6- Alors quelle proportion d’actions avoir pour un investisseur dynamique conservant un degré de sécurité raisonnable ?
– Le degré de sécurité, comme on l’a vu, doit être déterminé d’abord en fonction des besoins ou des échéances de cet investisseur. Pour prendre un modèle, regardons cette fois le Fonds de Réserve des Retraites, le FRR. Ce fonds a été mis en place au début des années 2000 pour absorber une partie du choc démographique sur le régime de retraite général. Il gère pas loin de 40 milliards d’euros (37,2 fin 2014) avec une double contrainte de sécurité d’une part, pour rembourser une partie de la dette sociale, pour laquelle il a placé 53% de ses investissements en sécurité, et un objectif de rentabilité d’autre part, pour renflouer au mieux les retraites d’ici une dizaine d’années, pour lequel il place 47% de ses investissements en Bourse et sur des obligations à risque. Mais il y a des investisseurs encore plus dynamiques. Si l’on prend le cas du fonds Calpers, la caisse de retraite des fonctionnaires de Californie qui gère 300 milliards de dollars, ses investissements sont répartis entre 54% d’actions cotées, 10% d’entreprises non cotées, 10% d’immobilier et seulement un peu plus d’un quart, 26%, en obligations et autres placements sans risques. Au final, on a donc bien trois proportions d’actions très différentes entre ces trois fonds ayant a-priori le même objectif de financer des retraites, mais dans des contextes et avec des contraintes différentes.

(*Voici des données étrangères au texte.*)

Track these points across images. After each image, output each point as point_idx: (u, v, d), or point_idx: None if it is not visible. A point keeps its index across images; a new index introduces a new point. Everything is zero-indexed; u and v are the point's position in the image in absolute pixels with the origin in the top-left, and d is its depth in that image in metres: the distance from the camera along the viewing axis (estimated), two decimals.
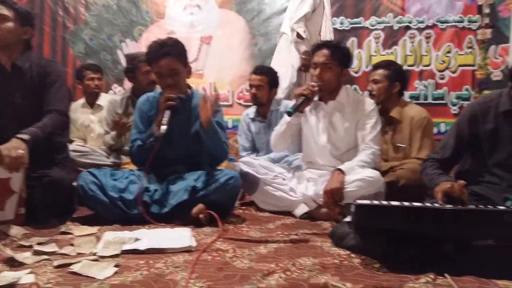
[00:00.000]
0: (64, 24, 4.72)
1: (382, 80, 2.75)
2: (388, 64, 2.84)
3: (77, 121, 3.62)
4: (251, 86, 3.13)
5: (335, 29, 4.39)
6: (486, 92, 3.93)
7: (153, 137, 2.21)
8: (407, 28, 4.31)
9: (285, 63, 3.56)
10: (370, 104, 2.46)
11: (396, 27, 4.32)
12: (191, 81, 4.29)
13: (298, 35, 3.38)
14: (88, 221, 2.08)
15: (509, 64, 3.90)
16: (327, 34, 3.68)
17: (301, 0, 3.42)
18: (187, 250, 1.64)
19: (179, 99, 2.22)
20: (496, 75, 4.05)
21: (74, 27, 4.71)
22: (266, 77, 3.11)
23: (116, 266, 1.44)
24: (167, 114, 2.17)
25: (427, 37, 4.29)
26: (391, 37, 4.34)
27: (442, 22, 4.21)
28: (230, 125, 4.44)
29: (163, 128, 2.12)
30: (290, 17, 3.49)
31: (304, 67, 3.46)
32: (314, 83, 2.35)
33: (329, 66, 2.39)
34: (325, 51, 2.40)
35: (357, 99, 2.49)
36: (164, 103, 2.19)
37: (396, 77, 2.75)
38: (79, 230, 1.92)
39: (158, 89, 2.46)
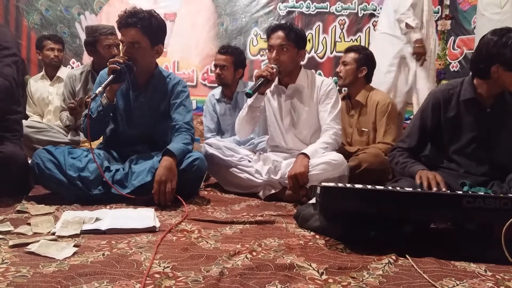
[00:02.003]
0: None
1: (351, 63, 2.82)
2: (359, 49, 2.93)
3: (35, 95, 3.47)
4: (215, 66, 3.08)
5: (301, 13, 4.40)
6: (444, 82, 4.07)
7: (101, 106, 2.12)
8: (371, 15, 4.37)
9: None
10: (328, 83, 2.48)
11: (360, 14, 4.38)
12: None
13: (407, 25, 3.35)
14: (46, 200, 1.99)
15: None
16: (431, 18, 3.57)
17: None
18: (151, 231, 1.61)
19: (126, 66, 2.08)
20: (454, 66, 4.21)
21: None
22: (231, 56, 3.06)
23: (75, 246, 1.39)
24: (110, 78, 2.06)
25: None
26: (356, 24, 4.40)
27: None
28: (194, 106, 4.37)
29: (99, 89, 2.03)
30: (395, 9, 3.42)
31: (418, 55, 3.41)
32: (273, 65, 2.34)
33: (285, 48, 2.37)
34: (280, 33, 2.38)
35: (315, 80, 2.50)
36: (108, 67, 2.08)
37: (365, 62, 2.83)
38: (35, 209, 1.83)
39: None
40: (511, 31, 1.76)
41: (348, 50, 2.93)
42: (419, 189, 1.68)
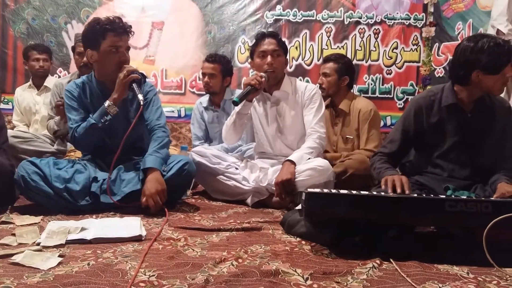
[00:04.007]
0: (4, 2, 4.41)
1: (332, 74, 2.84)
2: (337, 58, 2.92)
3: (21, 104, 3.46)
4: (203, 74, 3.09)
5: (288, 21, 4.44)
6: (429, 87, 4.13)
7: (108, 115, 2.14)
8: (357, 23, 4.42)
9: None
10: (311, 88, 2.52)
11: (346, 21, 4.42)
12: (142, 67, 4.20)
13: (498, 32, 3.32)
14: (31, 210, 1.98)
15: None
16: None
17: None
18: (137, 240, 1.60)
19: (141, 74, 2.20)
20: (439, 72, 4.27)
21: (15, 5, 4.42)
22: (219, 65, 3.08)
23: (60, 256, 1.39)
24: (135, 87, 2.13)
25: (376, 33, 4.43)
26: (342, 31, 4.44)
27: (390, 19, 4.35)
28: (182, 113, 4.38)
29: (141, 96, 2.11)
30: (491, 16, 3.43)
31: None
32: (262, 74, 2.36)
33: (278, 54, 2.43)
34: (272, 40, 2.44)
35: (299, 85, 2.54)
36: (127, 77, 2.12)
37: (345, 71, 2.84)
38: (20, 219, 1.82)
39: (84, 76, 2.35)
40: (485, 36, 1.81)
41: (326, 60, 2.94)
42: (383, 193, 1.70)
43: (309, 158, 2.28)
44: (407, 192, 1.69)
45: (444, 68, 4.22)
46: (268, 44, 2.42)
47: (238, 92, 3.12)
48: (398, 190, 1.69)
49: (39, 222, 1.80)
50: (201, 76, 3.21)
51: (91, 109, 2.23)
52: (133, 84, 2.14)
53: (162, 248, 1.53)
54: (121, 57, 2.16)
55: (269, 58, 2.41)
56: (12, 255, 1.37)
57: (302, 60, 4.47)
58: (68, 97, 2.24)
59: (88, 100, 2.24)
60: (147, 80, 2.38)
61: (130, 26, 2.20)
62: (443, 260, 1.44)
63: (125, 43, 2.18)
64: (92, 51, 2.17)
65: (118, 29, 2.13)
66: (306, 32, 4.47)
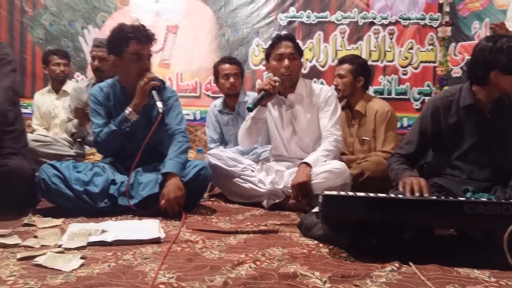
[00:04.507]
0: (22, 8, 4.50)
1: (347, 75, 2.83)
2: (352, 59, 2.91)
3: (41, 108, 3.53)
4: (227, 75, 3.06)
5: (302, 23, 4.43)
6: (446, 88, 4.08)
7: (129, 121, 2.18)
8: (372, 24, 4.39)
9: None
10: (327, 91, 2.51)
11: (361, 22, 4.40)
12: (157, 71, 4.23)
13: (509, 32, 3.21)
14: (52, 212, 2.02)
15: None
16: None
17: None
18: (156, 242, 1.62)
19: (161, 80, 2.23)
20: (456, 72, 4.22)
21: (33, 11, 4.50)
22: (238, 66, 3.13)
23: (82, 258, 1.41)
24: (155, 94, 2.16)
25: (391, 34, 4.39)
26: (356, 32, 4.41)
27: (405, 19, 4.32)
28: (198, 116, 4.40)
29: (160, 103, 2.14)
30: (507, 16, 3.36)
31: None
32: (276, 78, 2.37)
33: (295, 57, 2.44)
34: (289, 43, 2.44)
35: (314, 88, 2.53)
36: (147, 85, 2.16)
37: (360, 72, 2.83)
38: (42, 222, 1.85)
39: (109, 80, 2.39)
40: (504, 36, 1.79)
41: (341, 61, 2.93)
42: (400, 195, 1.68)
43: (325, 161, 2.28)
44: (425, 195, 1.68)
45: (461, 68, 4.17)
46: (285, 47, 2.42)
47: (252, 94, 3.14)
48: (417, 194, 1.68)
49: (60, 225, 1.84)
50: (216, 79, 3.18)
51: (114, 113, 2.28)
52: (153, 92, 2.17)
53: (181, 250, 1.55)
54: (143, 65, 2.20)
55: (286, 62, 2.41)
56: (35, 256, 1.40)
57: (316, 61, 4.47)
58: (92, 101, 2.30)
59: (111, 104, 2.29)
60: (168, 86, 2.41)
61: (153, 35, 2.23)
62: (464, 263, 1.42)
63: (147, 52, 2.21)
64: (115, 57, 2.21)
65: (141, 37, 2.17)
66: (320, 34, 4.46)
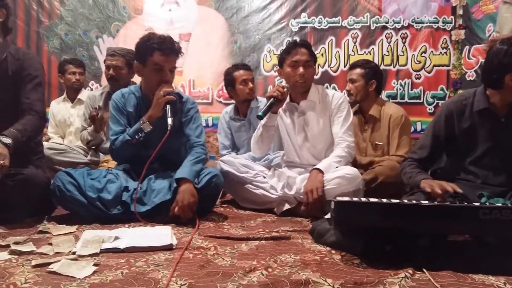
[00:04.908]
0: (38, 19, 4.60)
1: (359, 79, 2.82)
2: (363, 63, 2.91)
3: (56, 116, 3.60)
4: (245, 81, 3.07)
5: (313, 28, 4.43)
6: (460, 91, 4.03)
7: (143, 132, 2.20)
8: (384, 28, 4.37)
9: None
10: (339, 97, 2.50)
11: (373, 27, 4.38)
12: None
13: None
14: (66, 220, 2.05)
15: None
16: None
17: None
18: (168, 248, 1.63)
19: (177, 94, 2.24)
20: (470, 75, 4.17)
21: (49, 22, 4.60)
22: (252, 72, 3.18)
23: (95, 265, 1.43)
24: (168, 108, 2.18)
25: (403, 37, 4.36)
26: (369, 37, 4.40)
27: (418, 23, 4.28)
28: (210, 123, 4.43)
29: (170, 120, 2.15)
30: None
31: None
32: (284, 84, 2.37)
33: (309, 64, 2.43)
34: (304, 50, 2.43)
35: (326, 94, 2.52)
36: (163, 98, 2.18)
37: (372, 75, 2.82)
38: (57, 229, 1.88)
39: (132, 86, 2.44)
40: None
41: (353, 66, 2.93)
42: (431, 201, 1.66)
43: (337, 167, 2.27)
44: (458, 190, 1.66)
45: (475, 71, 4.12)
46: (301, 54, 2.41)
47: (264, 100, 3.14)
48: (449, 189, 1.65)
49: (74, 232, 1.86)
50: (231, 86, 3.17)
51: (133, 119, 2.31)
52: (168, 106, 2.19)
53: (193, 257, 1.55)
54: (164, 76, 2.22)
55: (301, 69, 2.40)
56: (49, 264, 1.42)
57: (328, 66, 4.46)
58: (113, 107, 2.34)
59: (131, 110, 2.33)
60: (189, 97, 2.44)
61: (180, 48, 2.25)
62: (478, 269, 1.40)
63: (170, 64, 2.23)
64: (139, 64, 2.25)
65: (166, 49, 2.19)
66: (332, 39, 4.45)
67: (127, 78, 2.98)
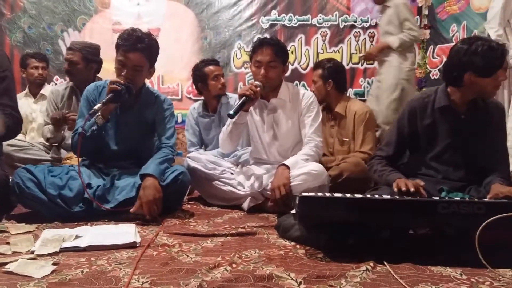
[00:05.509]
0: (0, 11, 4.44)
1: (318, 80, 2.93)
2: (322, 64, 2.97)
3: None
4: (217, 76, 3.04)
5: (284, 26, 4.46)
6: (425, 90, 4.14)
7: (96, 125, 2.14)
8: (352, 27, 4.45)
9: None
10: (309, 96, 2.50)
11: (342, 25, 4.45)
12: None
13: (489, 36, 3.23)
14: (26, 218, 1.98)
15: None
16: None
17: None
18: (131, 246, 1.60)
19: (126, 87, 2.13)
20: (434, 74, 4.29)
21: (11, 14, 4.45)
22: (221, 68, 3.18)
23: (54, 264, 1.39)
24: (108, 97, 2.09)
25: (371, 36, 4.45)
26: (337, 35, 4.47)
27: None
28: (179, 119, 4.39)
29: (97, 106, 2.05)
30: (487, 18, 3.36)
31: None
32: (257, 83, 2.34)
33: (273, 65, 2.38)
34: (268, 50, 2.37)
35: (296, 93, 2.52)
36: (108, 86, 2.12)
37: (329, 75, 2.88)
38: (15, 228, 1.82)
39: (108, 80, 2.37)
40: (480, 39, 1.82)
41: (314, 67, 3.03)
42: (396, 196, 1.70)
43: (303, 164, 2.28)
44: (422, 191, 1.70)
45: (439, 70, 4.24)
46: (264, 55, 2.36)
47: (234, 96, 3.13)
48: (412, 189, 1.69)
49: (34, 231, 1.80)
50: (202, 82, 3.13)
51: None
52: (110, 94, 2.09)
53: (156, 254, 1.53)
54: (126, 74, 2.15)
55: (262, 70, 2.36)
56: (6, 264, 1.37)
57: (298, 64, 4.50)
58: (83, 99, 2.29)
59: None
60: (166, 98, 2.39)
61: (145, 46, 2.16)
62: (437, 262, 1.44)
63: (130, 61, 2.15)
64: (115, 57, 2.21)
65: (125, 46, 2.14)
66: (301, 37, 4.50)
67: (84, 73, 2.87)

26%, en obligations et autres placements sans risques.
Vraiment sans risque, donc au singulier ?
C’est à dire ?
Merci
Bonjour cher lecteur et merci pour cette question pertinente.
Vous avez raison, des placements sans aucun risque dans l’absolu ne mériteraient pas que l’on accorde les risques au pluriel, mais il arrive que l’on se réfère aux « placements sans risques » par référence aux nombreux risques potentiels.
En l’occurrence, la notion de « sans risque » est effectivement discutable, elle correspond généralement à des placements considérés comme sans risque de perte en capital, ou assurés de leur remboursement à l’échéance.